Road - class 3 togher, Derrymany, Co. Longford
Co. Longford |
Roads & Tracks
Beneath the boglands of Derrymany in County Longford, a road made of wood survives in the waterlogged ground, placed there by hands that understood both the landscape and the timber they were working with.
It is a togher, an ancient trackway laid across soft or wet terrain to make passage possible where the ground alone could not bear it. This particular example runs on a northeast to southwest orientation and measures 2.5 metres wide and roughly 26 centimetres deep, dimensions that suggest something built with a degree of care and intention rather than a quick seasonal fix.

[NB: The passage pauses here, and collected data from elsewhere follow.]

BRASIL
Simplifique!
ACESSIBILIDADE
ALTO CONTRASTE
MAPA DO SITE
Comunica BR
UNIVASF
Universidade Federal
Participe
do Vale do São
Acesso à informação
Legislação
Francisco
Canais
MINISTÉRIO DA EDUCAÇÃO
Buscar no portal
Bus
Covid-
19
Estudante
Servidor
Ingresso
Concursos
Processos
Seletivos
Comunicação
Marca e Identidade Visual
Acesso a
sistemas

The construction method is specific and telling. Large birch roundwood pieces, each up to about 16.5 centimetres in diameter, were laid lengthways along the trackway to form its structural core. Between these, hazel brushwood with an average diameter of around 3.5 centimetres was woven or packed in, providing both stability and a surface that could distribute weight across the boggy ground beneath. Bogs preserve organic material extraordinarily well by keeping it starved of oxygen, which is why wood that might otherwise have rotted centuries ago can still be examined in detail. In this case, there was clear evidence of woodworking on the timbers, meaning the builders were shaping and preparing their materials rather than simply laying down whatever came to hand. The combination of birch and hazel was not accidental either; both were common, fast-growing Irish woodland species that would have been readily available and well understood by anyone with experience of managing woodland for practical use.